The London-based investor in life science companies ended December with a net asset value of 173.9 pence per share, up from 167.9p at September 30.
Total NAV return for the third quarter to December 31 was 3.6%, swinging from a negative return of 1.7% for the six month-period to September 30.
In the Life Science portfolio alone, the NAV total return was 5.0% in the third quarter, Syncona said. The improvement came from a 20% valuation boost for investee Beacon, after an "oversubcribed" fundraise, and the rising share price of Autolus.
Syncona sees eight "key value inflection points" for its portfolio over the next four years, with four points expected in 2026 for Autolus, Beacon, iOnctura and Resolution.
A recent fundraise saw Syncona invest GBP18.1 million in Beacon, to support commercialisation of laru-zova, a gene therapy for retinitis pigmentosa. As of January 8, Syncona owned just over 38% of Beacon.
Another investee, Quell, sees a delay in its key inflection point to 2027, after deciding to prioritise its QEL-005 programme for rheumatologic autoimmune diseases, and therefore pausing trials of QEL-001 in liver transplantation. Syncona said the QEL-005 study has led to "insights that de-risk the QEL-005 programme, which could access a potentially larger commercial opportunity".
The investment firm added: "Whilst we seek to avoid delays, the SIML team is encouraged by the technical progress in the field and supports management's decision to allocate capital to the programme with the best risk adjusted return."
Chief Executive Chris Hollowood commented: "We are pleased to have delivered positive NAV performance this quarter with Beacon attracting external capital which further enables the delivery of its pivotal study, bringing a potentially ground-breaking medicine closer to patients."

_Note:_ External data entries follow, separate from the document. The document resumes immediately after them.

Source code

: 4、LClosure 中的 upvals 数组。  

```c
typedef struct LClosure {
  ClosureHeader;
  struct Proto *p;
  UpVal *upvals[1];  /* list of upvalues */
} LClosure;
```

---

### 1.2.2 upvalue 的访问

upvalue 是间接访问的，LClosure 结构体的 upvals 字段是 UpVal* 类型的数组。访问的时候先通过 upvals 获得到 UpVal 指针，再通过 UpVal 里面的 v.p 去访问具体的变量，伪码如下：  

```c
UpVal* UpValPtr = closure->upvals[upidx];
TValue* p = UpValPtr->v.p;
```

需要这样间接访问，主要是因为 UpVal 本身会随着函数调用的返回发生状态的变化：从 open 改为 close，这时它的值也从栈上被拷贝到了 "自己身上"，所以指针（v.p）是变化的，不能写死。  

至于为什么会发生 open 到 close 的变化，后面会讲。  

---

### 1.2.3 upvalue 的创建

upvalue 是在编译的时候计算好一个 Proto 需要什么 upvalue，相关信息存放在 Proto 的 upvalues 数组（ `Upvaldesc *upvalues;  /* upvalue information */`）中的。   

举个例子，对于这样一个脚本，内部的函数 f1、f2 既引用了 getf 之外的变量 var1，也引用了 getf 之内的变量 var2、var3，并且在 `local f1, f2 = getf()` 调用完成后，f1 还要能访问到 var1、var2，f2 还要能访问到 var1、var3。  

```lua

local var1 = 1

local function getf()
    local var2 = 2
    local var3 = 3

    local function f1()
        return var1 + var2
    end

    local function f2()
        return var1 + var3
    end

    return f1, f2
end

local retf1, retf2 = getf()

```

The CEO continued: "Looking ahead, we are encouraged by the recent recovery in the biotech sector in public markets, with the Beacon financing suggesting this is now starting to flow into the private markets. Against this improving market backdrop, the portfolio is well-positioned to potentially deliver on multiple key value inflection points. These have the potential to underpin significant NAV growth supporting the return of a minimum of GBP250 million to shareholders, as set out in Syncona's proposed new investment objective and policy."
Syncona next week plans to publish the date of the general meeting where investors will vote on the new payout policy, currently slated for early March.
The company's shares were up 1.9% to 99.90 pence on Thursday morning in London, and have risen 9.1% over the past year.